Why Financial Services Firms Need an Integrated Surveillance Approach
- Matt Smith, CEO at SteelEye
- 13.07.2021 09:45 am #financial #compliance
Before delving in, it is important to first establish what Integrated Surveillance is. For some firms, it means stitching together different data sets in order to improve alerting. For others it means managing global rules and all of an organisations’ surveillance obligations through a single platform. While there are varying definitions and opinions, we look at Integrated or Holistic Surveillance as the ability to overlay complex data sets (such as eComms, vComms, trades, orders, market data, news and more) on one platform in order to enhance compliance monitoring, meet multiple regulatory obligations and develop cross-business insight.
An integrated approach is vital in the fight against market abuse and financial crime. Criminal behaviours have two typical identifiers, 1) they start small and then grow and, 2) they are coordinated activities – people do not tend to commit crime with people they do not know. To detect illicit behaviour, firms need to be able to monitor data that can identify relationships and the progression in behaviour – which is only possible when you can combine trading data with communications. Bringing this data together can also enable firms to start preventing financial crime by detecting early warning signs of suspicious behaviour, rather than reacting to it once market abuse had taken place.

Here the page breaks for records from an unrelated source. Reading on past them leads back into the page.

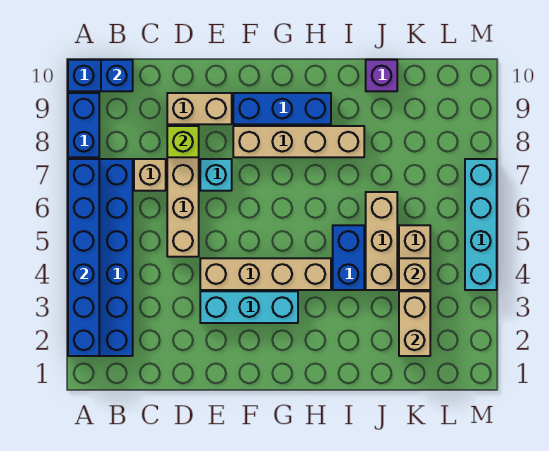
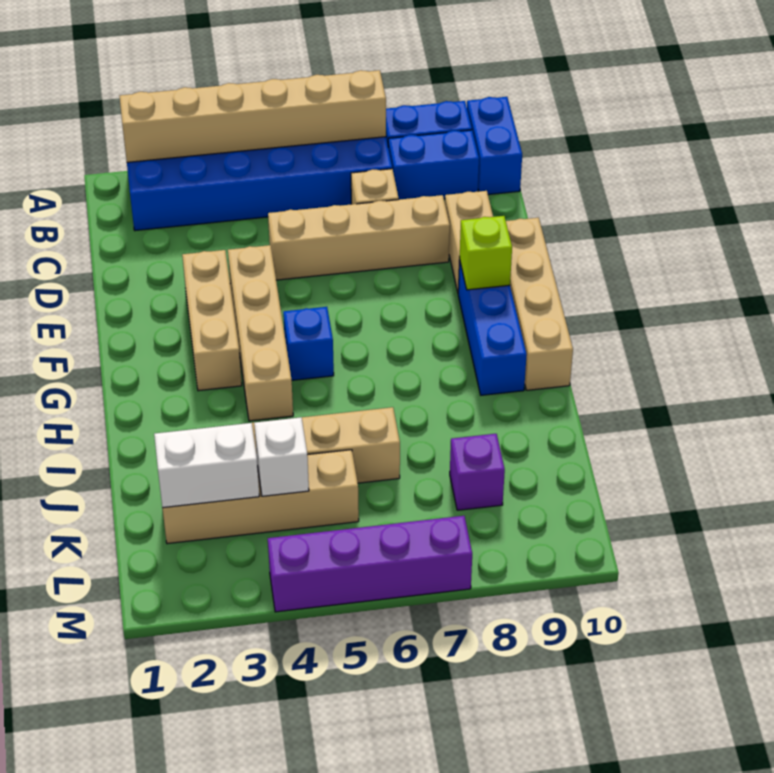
blue 1x6 brick [68,159,99,356] -> tan 1x6 brick [119,70,386,162]
blue 1x1 brick [101,60,133,91] -> blue 1x1 brick moved to [283,307,334,380]
lime 1x1 brick [167,126,199,157] -> lime 1x1 brick moved to [460,216,512,290]
cyan 1x3 brick [200,291,298,323] -> tan 1x3 brick [182,250,242,391]
cyan 1x1 brick [200,159,232,191] -> none
tan 1x4 brick [233,126,364,157] -> tan 1x4 brick moved to [506,218,573,390]
blue 1x2 brick [333,225,364,290] -> blue 1x2 brick moved to [388,130,479,200]
purple 1x1 brick [366,60,397,91] -> purple 1x1 brick moved to [450,434,505,510]
tan 1x2 brick [399,291,430,356] -> white 1x2 brick [154,423,259,508]
tan 1x1 brick [399,258,430,290] -> white 1x1 brick [254,417,309,496]
cyan 1x4 brick [465,159,497,290] -> purple 1x4 brick [268,516,472,612]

Benefits of Integrated Surveillance
While merging data sets that do not naturally work together is difficult to get right, there is a massive upside if executed correctly.
Enhanced compliance
The ability to monitor a wide range of data in tandem allows firms to better identify, investigate and report on risks. It is not feasible to manually monitor employees – surveillance needs to be technology led and data driven, where firms can cast as wide of a net as possible.

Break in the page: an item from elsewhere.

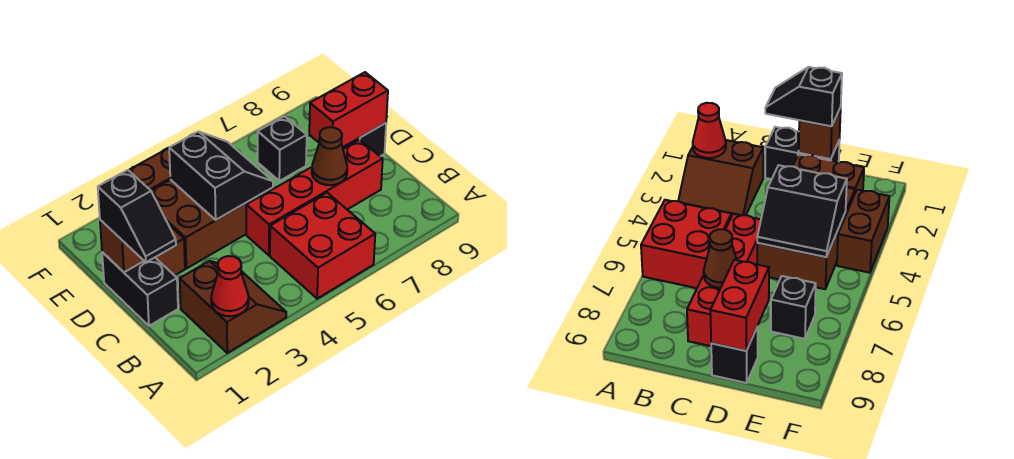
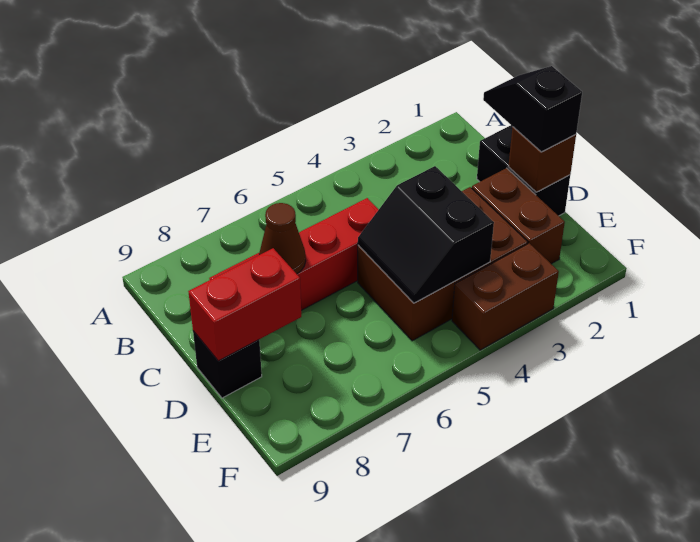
brown 2x2 slope [180,261,286,353] -> none
red 1x1 cone [211,256,249,316] -> none
red 2x2 brick [270,193,375,299] -> none
black 1x1 brick [258,116,307,181] -> none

When done holistically, surveillance can be done internationally, so it is not about one team, broker, or section. Trading is global and surveillance needs to be, too.

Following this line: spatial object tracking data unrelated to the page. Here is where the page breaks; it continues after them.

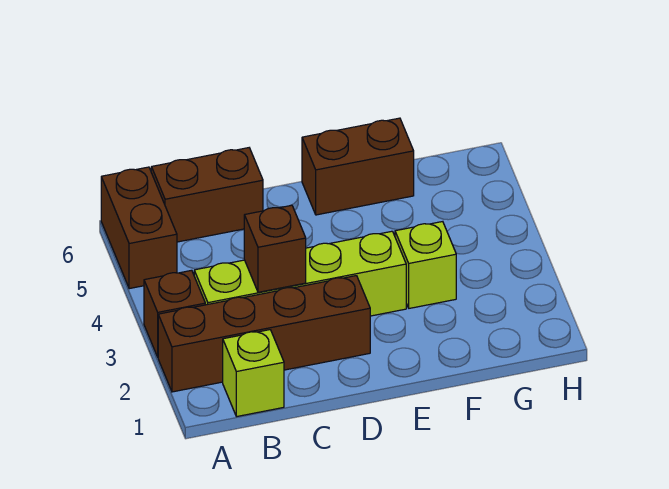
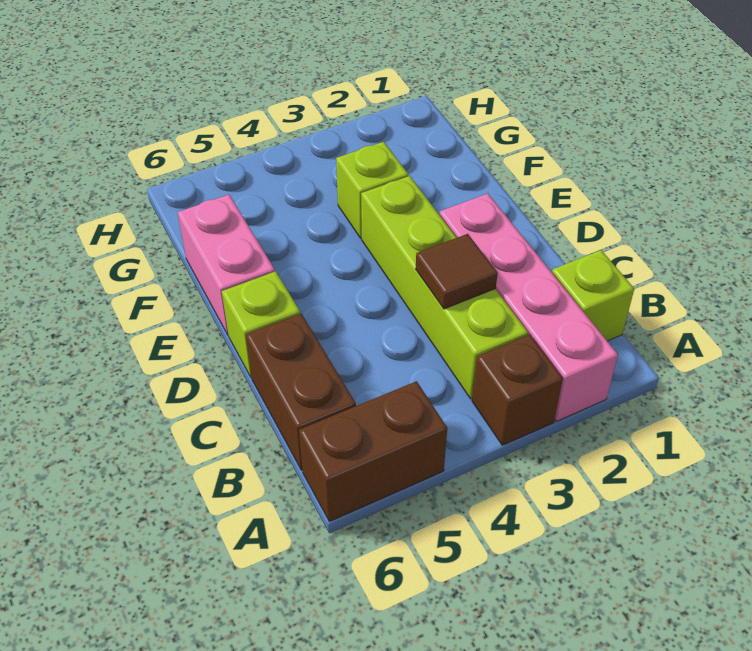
brown 1x4 brick [158,276,370,392] -> pink 1x4 brick [440,194,618,421]
brown 1x1 brick [244,205,306,292] -> brown 1x1 tile [416,234,498,309]
none -> lime 1x1 brick [222,271,300,378]
brown 1x2 brick [302,118,414,215] -> pink 1x2 brick [178,195,275,335]

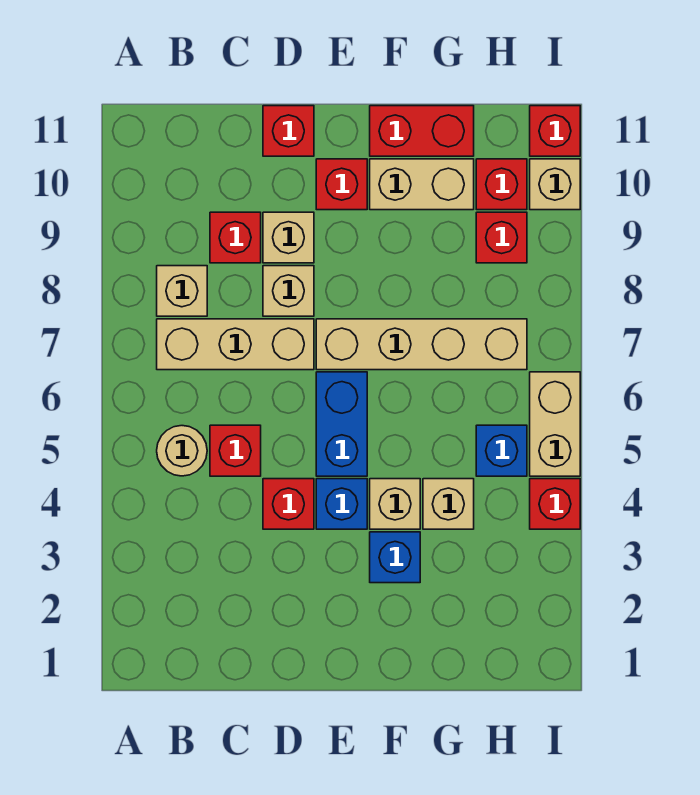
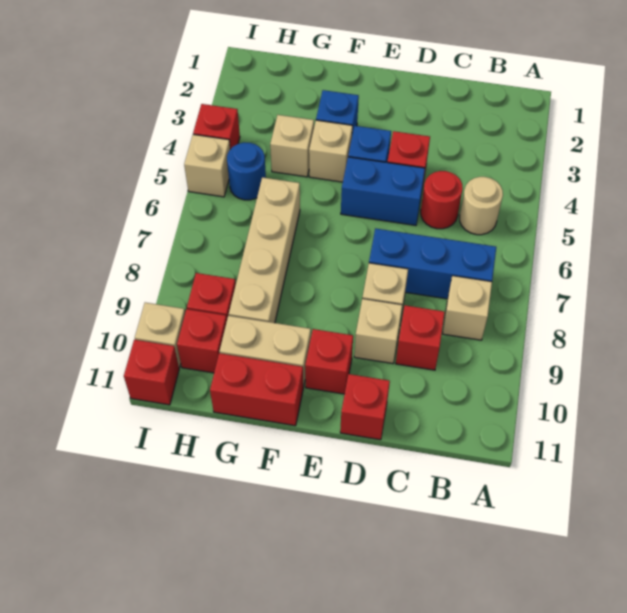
tan 1x3 brick [157,319,314,370] -> blue 1x3 brick [369,228,496,299]
red 1x1 brick [210,425,261,476] -> red 1x1 round brick [421,171,463,229]
blue 1x2 brick [316,372,367,476] -> blue 1x2 brick turned to [341,157,425,225]
tan 1x4 brick [316,319,527,370] -> tan 1x4 brick turned to [229,177,300,323]
blue 1x1 brick [476,425,527,476] -> blue 1x1 round brick [227,143,266,200]
tan 1x2 brick [530,372,580,476] -> tan 1x1 brick [184,134,230,197]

Business value beyond compliance
The data captured for surveillance and compliance purposes is hugely valuable and can power analysis far beyond the compliance department – driving performance and revenue. For example, the ability to overlay relationship and communications maps with transaction details, trade outcomes and wider market data can provide valuable insight into the relative performance of different teams, individuals, and even execution speed.
An integrated programme is also a big opportunity to bring together projects across large organisations where many compliance functions still operate in siloes – reducing duplication of work and increasing efficiencies.
Integrated Surveillance is the future
While the reality of holistic surveillance is still far away, there is a real desire in the industry to integrate e-comms and trades on one platform – a great first step on the journey to integrated data.
It is important that firms view the development of an integrated programme as a journey instead of a set project. The data landscape will continue to change, and firms need to focus on deploying a solution that enables them to monitor the data they need today and ingest new data sources tomorrow – where the data captured can be shared with the wider business. Unless these capabilities are developed, the investments into Integrated Surveillance will reap limited reward.